Your instructions: Look at every line below and count those containing "Matrimony". Answer with the number only.

[Collected data]
#####

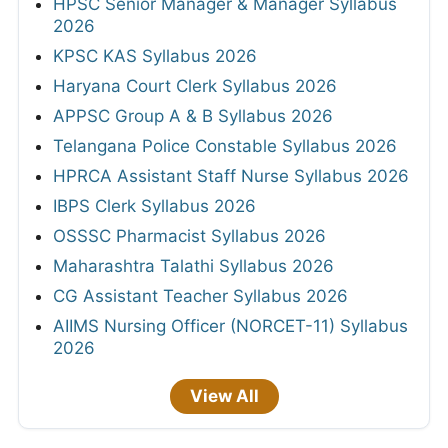
HPSC Senior Manager & Manager Syllabus
2026
KPSC KAS Syllabus 2026
Haryana Court Clerk Syllabus 2026
APPSC Group A & B Syllabus 2026
Telangana Police Constable Syllabus 2026
HPRCA Assistant Staff Nurse Syllabus 2026
IBPS Clerk Syllabus 2026
OSSSC Pharmacist Syllabus 2026
Maharashtra Talathi Syllabus 2026
CG Assistant Teacher Syllabus 2026
AIIMS Nursing Officer (NORCET-11) Syllabus
2026
View All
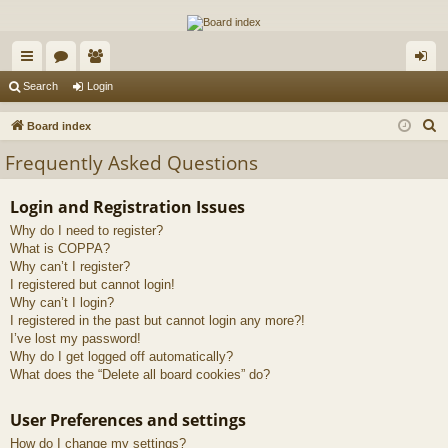
The Alaska Gold Forums
A short text to describe your forum
ui
or
e
og
Search
Login
ck
u
m
in
S
Board index
lin
m
be
e
Frequently Asked Questions
a
ks
s
rs
r
Login and Registration Issues
c
Why do I need to register?
h
What is COPPA?
Why can’t I register?
I registered but cannot login!
Why can’t I login?
I registered in the past but cannot login any more?!
I’ve lost my password!
Why do I get logged off automatically?
What does the “Delete all board cookies” do?
User Preferences and settings
How do I change my settings?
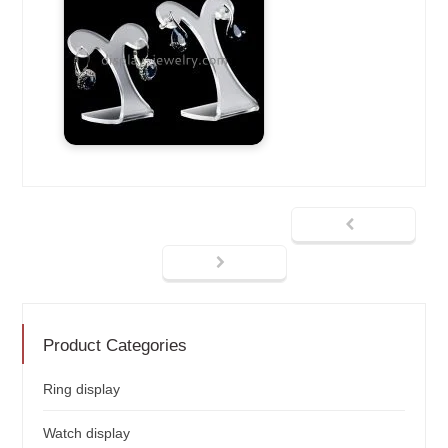
Product Categories
Ring display
Watch display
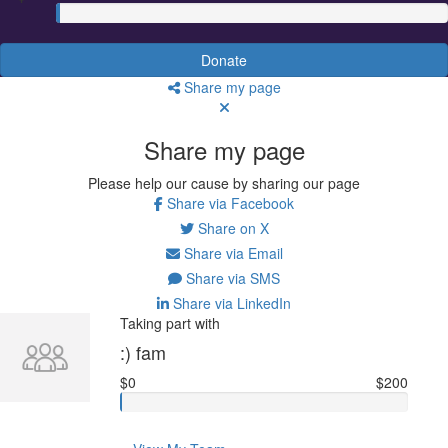
Donate
Share my page
Share my page
Please help our cause by sharing our page
Share via Facebook
Share on X
Share via Email
Share via SMS
Share via LinkedIn
Taking part with
:) fam
$0
$200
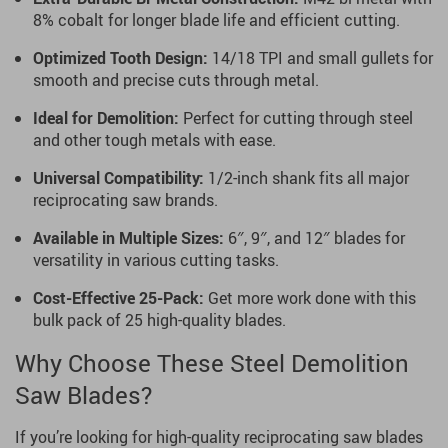
8% cobalt for longer blade life and efficient cutting.
Optimized Tooth Design:
14/18 TPI and small gullets for
smooth and precise cuts through metal.
Ideal for Demolition:
Perfect for cutting through steel
and other tough metals with ease.
Universal Compatibility:
1/2-inch shank fits all major
reciprocating saw brands.
Available in Multiple Sizes:
6″, 9″, and 12″ blades for
versatility in various cutting tasks.
Cost-Effective 25-Pack:
Get more work done with this
bulk pack of 25 high-quality blades.
Why Choose These Steel Demolition
Saw Blades?
If you’re looking for high-quality reciprocating saw blades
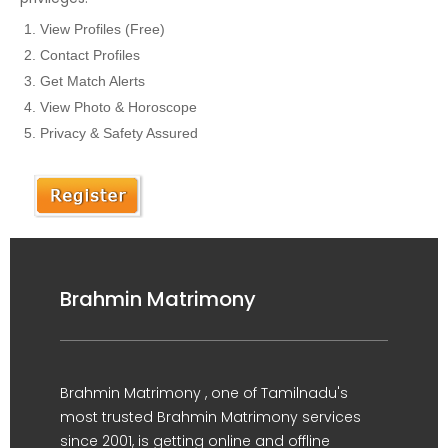
View Profiles (Free)
Contact Profiles
Get Match Alerts
View Photo & Horoscope
Privacy & Safety Assured
Brahmin Matrimony
Brahmin Matrimony , one of Tamilnadu's
most trusted Brahmin Matrimony services
since 2001, is getting online and offline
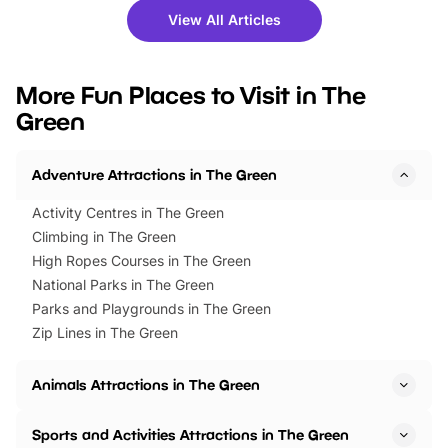
there is plenty to enjoy. Whether
fantastic 25% discoun
View All Articles
you’re planning a big day out or
tickets for a limited time
looking for budget-friendly fun,
perfect family adventur
we’ve rounded up brilliant summer
at a glance Location
More Fun Places to Visit in The
events to…
BeWILDerwood is locat
Green
Horning Road,…
Adventure Attractions in The Green
Activity Centres in The Green
Climbing in The Green
High Ropes Courses in The Green
National Parks in The Green
Parks and Playgrounds in The Green
Zip Lines in The Green
Animals Attractions in The Green
Sports and Activities Attractions in The Green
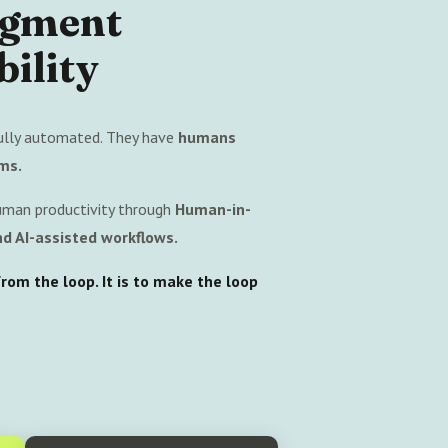
ugment
ility
ully automated. They have
humans
ms.
uman productivity through
Human-in-
d AI-assisted workflows.
om the loop. It is to make the loop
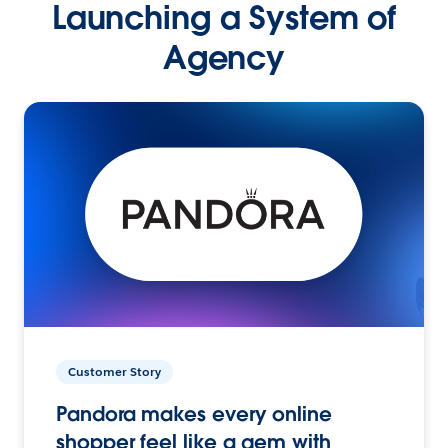
Launching a System of
Agency
Customer Story
Pandora makes every online
shopper feel like a gem with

#####

Answer space: 3